Everybody recognizes that India has a serious higher education problem. Although India's higher education system, exceeding 13 million students, is the world's third largest, it only educates around doze per cent of era group, well under China's 27 per cent and half or more in middle-income countries. Thus, it is a challenge of providing access to India's expanding population of young people and rapidly growing middle class. India also faces a serious quality problem - given that only a tiny amount of the greater education sector can meet international criteria. The justly famous American indian Institutes of Technology and the Institutes of Supervision, a few specialized institutions including the Tata Institute of Fundamental Research constitute little elite, just like one or two private organizations including the Birla Institute of Technology and Science, and perhaps 100 top-rated undergrad colleges. The majority India's 480 public universities and more than 25, 000 undergrad colleges are, by international standards, mediocre best circumstance scenario. India has sophisticated legal arrangements for booking places in higher education to members of various disadvantaged population groups.
Frequently setting aside up to half of the car seats for such groups, places further stress on the system.
India faces severe problems of capacity in the educational system in part because of underinvestment over many decades. More than a third of Indians continue to be illiterate after more than a half century of independence. A new legislation that makes primary education free and compulsory, while admirable, it takes put in place a framework of shortage of trained teachers, inadequate budgets, and shoddy supervision. The University or college Grants Commission and the All-India Council for Technological Education, responsible respectively for supervising the universities and the technical institutions, are being abolished and changed with a new put together entity. But no-one is aware of just how the new organization will work or who will staff it. India's higher education accrediting and quality assurance firm, the National Assessment and Accreditation Council, which was famous for its gradual movement, has been shaken up. But, again, it is unclear how it might be changed.

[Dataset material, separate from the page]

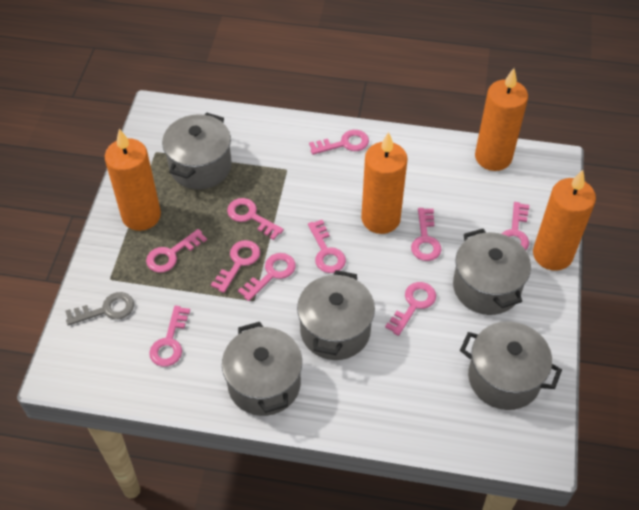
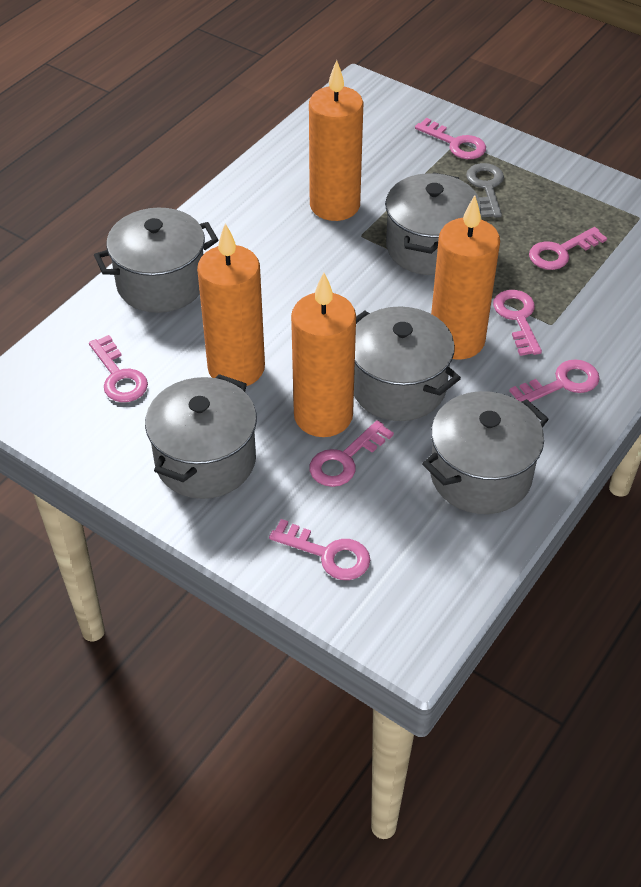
pink key: [146,229,207,273] [149,306,190,367] [211,240,260,293] [227,198,284,240] [238,253,296,301] [308,220,346,273] [309,130,369,155] [385,282,436,336] [411,208,442,261] [502,202,529,250] = 10 -> [89,335,148,402] [269,519,370,580] [309,420,394,487] [415,118,486,159] [493,290,542,356] [509,359,599,402] [529,227,607,270] = 7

Current ideas include the establishing of new national "world-class" schools in each of India's States, opening new IITs, and other initiatives. The fact is that academics salaries do not compare favorably with remuneration proposed by India's growing private sector and are uncompetitive by international standards. Many of India's top academics are teaching in the Unified States, Britain, and somewhere else. Even Ethiopia and Eritrea recruit Indian academics.
Inviting foreign universities
Very lately it is announced that the us government of India is preparing itself for enabling foreign universities to enter in the Indian market. The foreigners are required to provide the much needed capacity and new ideas on higher education management, curriculum, teaching methods, and research. It is anticipated that they will bring investment. Top-class foreign colleges are anticipated to add prestige to India's postsecondary system. All of these assumptions are at the very least questionable. When foreign transplants elsewhere on the globe have provided some additional access, they have not considerably increased student numbers. Practically all branch campuses are small and limited in range and field. In the Persian Gulf, Vietnam, and Malaysia, where foreign department campuses have been energetic, student access has recently been only modestly afflicted by them. Branch campuses are typically fairly small and almost always specialized in fields that are inexpensive to supply and have a ready clientele such as business studies, technology, and hospitality management. Few office campuses bring much of academic innovation. Typically, each uses tried and true management, curriculum, and educating methods. The branches frequently have little autonomy from their home university and are, thus, tightly manipulated from abroad.
Foreign providers will bring some investment to the higher education sector, particularly since the new law requires an investment of a lowest of $11 million - a kind of entrance cost - but the total amount brought into India is unlikely to be substantial. Global experience shows that the best the greater part of higher education organizations entering a foreign market are not prestigious colleges but rather low-end establishments seeking market access and income. Top universities may well establish collaborative layout with Indian peer corporations or study/research centers in India, but are not likely to make full-fledged branch campuses independently. There may be a few exceptions, including the Georgia Institute of Technology, which is apparently pondering of a major investment in Hyderabad.
Indian education is a joint responsibility of the Central and State governments - and many States have different approaches to higher education generally also to foreign engagement specifically. Some, such as Andhra Pradesh and Karnataka, have been quite interested.
More states such as To the west Bengal with its communism government may be more sceptical. And a few, such as Chhattisgarh have been known to sell access to university position to the highest customers.